My San Antonio reports Scalia, 79, was a guest at a party at the Cibolo Creek Ranch in Marfa when he reportedly died in his sleep.

Texas Governor Greg Abbott released a statement Saturday announcing Justice Scalia's passing.

"Justice Antonin Scalia was a man of God, a patriot and an unwavering defender of the written Constitution and the rule of Law," said Abbott. "We mourn his passing."

Scalia was nominated to the U.S. Supreme Court in 1986 by President Ronald Reagan.

The White House released a statement following the announcement.

"The President and First lady extend their deepest condolences to Justice Scalia's family."

The first Italian-American to sit on the nation's highest court, Scalia was a conservative in thought, but not in personality.

The jaunty jurist was able to light up, or ignite, a room with his often brash demeanor and wicked sense of humor, grounded always in a profound respect for American law and its constitutional traditions.

"What can I say," was a favorite phrase of the man colleagues knew as "Nino." As it turned out, quite a lot.

"Justice Scalia had an irrepressibly pugnacious personality," said Edward Lazarus, a former Supreme Clerk law clerk who wrote about the experience in "Closed Chambers."

"And even in his early years of the Court, that came out at oral argument when he was the most aggressive questioner. And behind the scenes, where the memos he would write-- what were called 'Ninograms'-- inside the court had a real galvanizing effect on the debate among the justices."

A sharp mind combined with a sharp pen allowed Scalia to make his point, both to the pleasure and disappointment of his colleagues and the public.

"He could be belligerent, he was obviously very candid about he felt about things," said Joan Biskupic, a USA Today reporter who wrote a biography of Scalia. "He loved to call it as he saw it, completely not politically correct.
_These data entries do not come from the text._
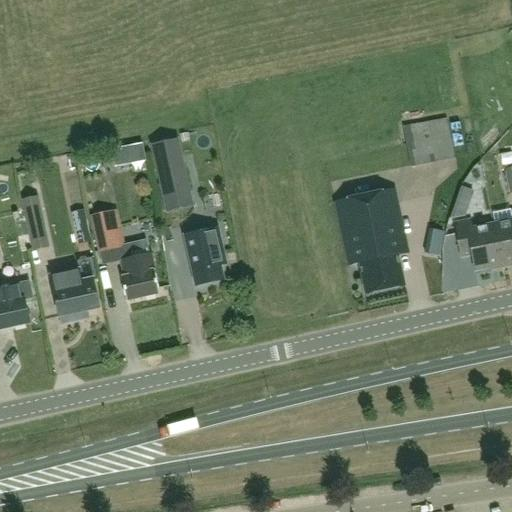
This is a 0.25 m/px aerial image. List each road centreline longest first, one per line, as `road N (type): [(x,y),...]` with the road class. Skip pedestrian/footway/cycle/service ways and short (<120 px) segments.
road 1 (primary): [(511,351),(176,428),(0,478)]
road 2 (tertiary): [(0,415),(511,299)]
road 3 (primary): [(0,494),(511,415)]
road 4 (unclassified): [(345,511),(511,487)]
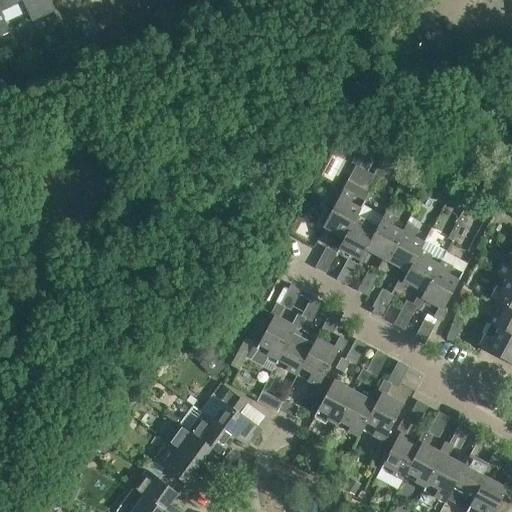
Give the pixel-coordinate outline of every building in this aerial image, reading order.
[(22,0),(33,21),(55,11),(50,0),(22,0)] [(104,34),(123,25),(118,14),(110,19),(103,4),(94,7),(101,23),(98,24),(104,34)] [(0,36),(10,31),(0,9),(0,36)] [(366,173),(373,160),(357,151),(350,164),(366,173)] [(403,161),(397,173),(407,178),(413,166),(403,161)] [(388,168),(380,164),(374,175),(382,179),(388,168)] [(449,198),(454,189),(447,185),(442,194),(449,198)] [(358,216),(363,205),(365,201),(337,186),(332,196),(338,199),(324,226),(345,238),(357,215),(358,216)] [(378,226),(384,216),(363,205),(358,216),(357,215),(345,238),(339,248),(361,260),(367,249),(366,249),(379,227),(378,226)] [(387,260),(407,223),(386,212),(384,216),(378,226),(379,227),(366,249),(367,249),(384,258),(378,269),(386,273),(392,263),(387,260)] [(421,249),(427,238),(429,235),(407,223),(387,260),(392,263),(408,272),(409,272),(421,249)] [(407,300),(394,324),(405,330),(416,308),(420,310),(426,300),(427,298),(422,296),(424,293),(425,293),(441,260),(447,249),(427,238),(421,249),(409,272),(408,272),(403,282),(407,285),(420,291),(414,304),(407,300)] [(511,252),(510,252),(498,274),(502,276),(511,281),(511,252)] [(463,272),(441,260),(425,293),(424,293),(422,296),(427,298),(426,300),(439,307),(433,318),(442,322),(447,311),(444,309),(463,272)] [(511,281),(502,276),(491,297),(502,304),(511,308),(511,281)] [(403,282),(399,280),(393,291),(392,293),(383,288),(373,305),(376,306),(372,312),(383,318),(397,293),(401,295),(407,285),(403,282)] [(462,289),(455,302),(464,306),(470,294),(462,289)] [(296,327),(292,324),(279,317),(285,307),(276,302),(271,313),(274,315),(257,348),(252,345),(246,356),(263,365),(269,354),(278,359),(294,330),(295,331),(296,327)] [(511,308),(502,304),(491,324),(511,335),(511,308)] [(292,324),(296,327),(300,329),(306,318),(298,314),(292,324)] [(511,335),(491,324),(479,346),(511,363),(511,335)] [(315,342),(295,331),(294,330),(278,359),(276,363),(298,375),(315,342)] [(342,352),(348,341),(340,336),(334,347),(317,338),(315,342),(298,375),(319,387),(339,350),(342,352)] [(350,361),(345,359),(342,357),(336,368),(344,372),(350,361)] [(357,379),(365,384),(371,373),(363,368),(357,379)] [(316,413),(314,417),(325,423),(327,419),(338,425),(356,392),(334,380),(316,413)] [(384,441),(403,407),(404,404),(387,395),(392,384),(384,380),(378,391),(382,393),(376,403),(377,403),(363,429),(363,430),(384,441)] [(210,403),(203,413),(213,421),(235,437),(247,446),(251,441),(253,443),(263,430),(258,426),(239,412),(247,402),(223,385),(210,403)] [(377,403),(376,403),(356,392),(338,425),(360,436),(363,430),(363,429),(377,403)] [(273,397),(267,407),(277,412),(283,402),(273,397)] [(193,406),(180,424),(189,430),(190,430),(189,431),(222,454),(232,462),(237,454),(231,450),(238,440),(234,437),(235,437),(213,421),(203,413),(193,406)] [(411,423),(407,420),(403,418),(397,429),(405,434),(411,423)] [(190,430),(189,430),(180,424),(167,442),(199,465),(207,455),(226,469),(232,462),(222,454),(189,431),(190,430)] [(444,454),(440,452),(427,445),(432,434),(424,430),(418,441),(422,443),(420,446),(405,475),(406,476),(426,487),(444,454)] [(405,475),(420,446),(399,435),(381,468),(403,480),(406,476),(405,475)] [(465,465),(448,456),(454,445),(445,441),(440,452),(444,454),(426,487),(424,491),(446,502),(453,488),(465,465)] [(154,460),(147,470),(159,478),(158,479),(179,493),(185,498),(198,480),(192,475),(199,465),(167,442),(154,460)] [(486,477),(487,477),(492,467),(496,469),(502,458),(493,453),(488,464),(470,454),(465,465),(453,488),(474,499),(486,477)] [(159,478),(158,478),(147,470),(133,488),(144,496),(144,495),(166,511),(182,511),(171,503),(179,493),(158,479),(159,478)] [(466,511),(495,511),(508,489),(511,490),(511,488),(511,476),(509,475),(503,486),(487,477),(486,477),(474,499),(466,511)] [(350,480),(345,490),(355,495),(360,486),(350,480)] [(166,511),(144,496),(133,488),(116,511),(166,511)]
In fact, he prided himself on not being PC on the bench in court."

His New York and Mediterranean roots -- "I'm an Italian from Queens" he was fond of saying-- helped fashion a love of words and debate, combining street smarts with a well-calculated conservative view of the law and its limits on society.

"He was very good with audiences that weren't predisposed to like him," said Paul Clement, a former Scalia law clerk. "He was incredibly disarming and charming in his own way."